Curiously backwards. That's one way of reframing a disadvantage as an advantage. The train connection seems to be 3h15m to 3h30m from Neuss train station to FOSDEM. A single connection for the long-distance train in Cologne, the rest is local public transport within Brussels.

(The OP may been /s without me realizing.)


The OP goes on to genuinely talk about the advantage of being able to leave when they desire (usually only attending day 1), and the observation that their leaving early was worthwhile, as they were first in line to access the car parking area —- so it would seem very much to not be /s.


Which probably also relates to DB pricing.

Being flexible with DB is expensive. Getting somewhere at all is generally cheap. Getting somewhere at a reasonable time is usually ok~ish priced. But being able to just take any train? €€€


And reliable. This is why I (near the border) drive across the border and take the train through Belgium.

https://belgiantrain.be for finding trains and tickets to/from the nearest station, Etterbeek (or use another station if you want to take the tram, where you just swipe a bank card). The ticket is valid for any train going to your destination. For those <26yo, the price is discounted. Welkenraedt is an intercity station with free parking that goes directly to Brussels, in case that happens to be near to someone reading this

Same with the Netherlands. Sadly no intercity stations have free parking but Nuth is on the path north and the highway exit basically ends in its parking lot. After a few stops you can switch to an intercity to Amsterdam


That's probably the first and last time anyone will ever mention Nuth on HN. #nuthmentioned.

→ **Data shown**:
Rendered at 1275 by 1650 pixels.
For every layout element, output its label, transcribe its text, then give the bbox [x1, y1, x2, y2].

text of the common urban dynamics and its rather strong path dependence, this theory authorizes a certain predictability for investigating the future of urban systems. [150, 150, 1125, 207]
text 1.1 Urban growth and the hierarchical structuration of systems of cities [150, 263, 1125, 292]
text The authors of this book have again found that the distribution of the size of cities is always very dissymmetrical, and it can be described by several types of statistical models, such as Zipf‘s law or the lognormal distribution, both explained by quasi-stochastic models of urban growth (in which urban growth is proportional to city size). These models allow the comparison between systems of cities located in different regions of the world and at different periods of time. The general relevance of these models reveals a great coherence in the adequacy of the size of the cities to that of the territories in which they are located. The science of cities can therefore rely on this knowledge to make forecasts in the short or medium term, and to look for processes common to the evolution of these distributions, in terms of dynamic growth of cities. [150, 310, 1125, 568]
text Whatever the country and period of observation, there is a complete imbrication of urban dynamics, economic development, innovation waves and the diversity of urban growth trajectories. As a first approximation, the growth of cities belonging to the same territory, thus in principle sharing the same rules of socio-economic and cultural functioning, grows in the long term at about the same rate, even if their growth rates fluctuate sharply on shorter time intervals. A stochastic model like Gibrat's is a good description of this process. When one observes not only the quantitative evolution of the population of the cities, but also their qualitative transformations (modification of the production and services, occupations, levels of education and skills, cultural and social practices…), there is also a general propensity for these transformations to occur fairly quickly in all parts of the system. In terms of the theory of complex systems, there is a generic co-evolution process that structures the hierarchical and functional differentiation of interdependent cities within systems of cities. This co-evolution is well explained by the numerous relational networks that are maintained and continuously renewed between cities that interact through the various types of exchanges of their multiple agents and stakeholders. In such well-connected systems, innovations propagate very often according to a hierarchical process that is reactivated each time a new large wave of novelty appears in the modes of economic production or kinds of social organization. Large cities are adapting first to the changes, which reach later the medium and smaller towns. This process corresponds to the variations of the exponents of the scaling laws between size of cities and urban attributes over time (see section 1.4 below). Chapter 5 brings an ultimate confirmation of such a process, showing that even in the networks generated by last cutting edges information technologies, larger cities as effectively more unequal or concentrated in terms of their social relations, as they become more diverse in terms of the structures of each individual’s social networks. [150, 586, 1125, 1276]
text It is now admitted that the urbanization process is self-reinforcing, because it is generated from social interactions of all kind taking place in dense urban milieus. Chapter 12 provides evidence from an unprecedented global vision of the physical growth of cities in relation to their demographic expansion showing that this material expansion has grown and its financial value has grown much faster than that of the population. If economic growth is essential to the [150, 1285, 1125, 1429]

→ **Exercise requirements**:
**1.** Reproduce the passage of the discussion about train travel to FOSDEM from "Curiously backwards. That's" up to and including "transport within Brussels.".
**2.** Answer these questions from the discussion about train travel to FOSDEM:
(a) How long does the train connection from Neuss train station to FOSDEM take?
(b) Which station is named as the nearest one?
(c) At which Dutch station's parking lot does the highway exit basically end?
**3.** Continue the discussion about train travel to FOSDEM, starting after its last line.

→ **Final results**:
**1.**
Curiously backwards. That's one way of reframing a disadvantage as an advantage. The train connection seems to be 3h15m to 3h30m from Neuss train station to FOSDEM. A single connection for the long-distance train in Cologne, the rest is local public transport within Brussels.

**2.**
(a) 3h15m to 3h30m.
(b) Etterbeek.
(c) Nuth.

**3.**
Maastricht Noord has a much bigger free parking, in case this part of the Netherlands is how you want to start your journey up north.


I forgot about that station! Now that you mention it, indeed I remember they were building it before I moved away

Looking at the track layout in OSM, I'm very surprised that the regional train from Roermond literally cannot reach the platform and passes within like 1-2 meters of the stop. That means that 99% of destinations in NL require you to first take a train into Maastricht and then backtrack (pay double) for the path north. Not sure I'd recommend that over Bunde (3km further, also free parking) unless your destination is one of the tiny towns towards Heerlen. Even if you want to hop onto the tri-country train (BE-NL-DE), which stops at the previous and next stations (Maastricht and Meerssen) and could simply stop at this platform, Maastricht Noord is useless to you O.o who is that rich person living somewhere along this track who funded that incapacitated station such that they can be its only user? xD

Edit: you are correct, btw! https://hn.algolia.com/?query="nuth"&type=comment


Nuth and Maastricht Noord are both not on any long distance line (they all pass through) so in that regard they are the same. You'll go first to Sittard in either case to hop onto the Intercity North. They are also neither on the tri-country line, in that case Meerssen is also not an option (it doesn't stop there, but passes through). It does stop in Valkenburg which has a big parking, but it's paid.

There is no train from MTN to STD. The tracks from STD->MT run alongside MTN but it cannot stop there, that I found at least. The platform is only built for the direction of HRL. That's the difference I see with Nuth at least, as someone who has destinations often north of the line maastricht-heerlen

You're right, a loooong time ago there were, but the removed the platforms on that line.

But, you're only a few minutes from Maastricht, so that shouldn't add too much time, and you get to get a good seat, since it's the start of the IC journey ;)


Brussels is my native city: I grew up there. If you're at peak traffic hours (8-10am and 3-6pm) during weekdays then, depending where to where you go, there can be really bad traffic jams.

But outside of these hours the car is simply much more convenient. I lived in Brussels for 42 years and did everything that wasn't walking distance by car (very mostly in the pre- Uber days). You simply know where the parking spots are and it's too convenient to have your own car when you come out of the restaurant, without to have to worry about the last bus / last tram / getting mugged.

TFA's author went up early in the morning: he's dodging traffic jams.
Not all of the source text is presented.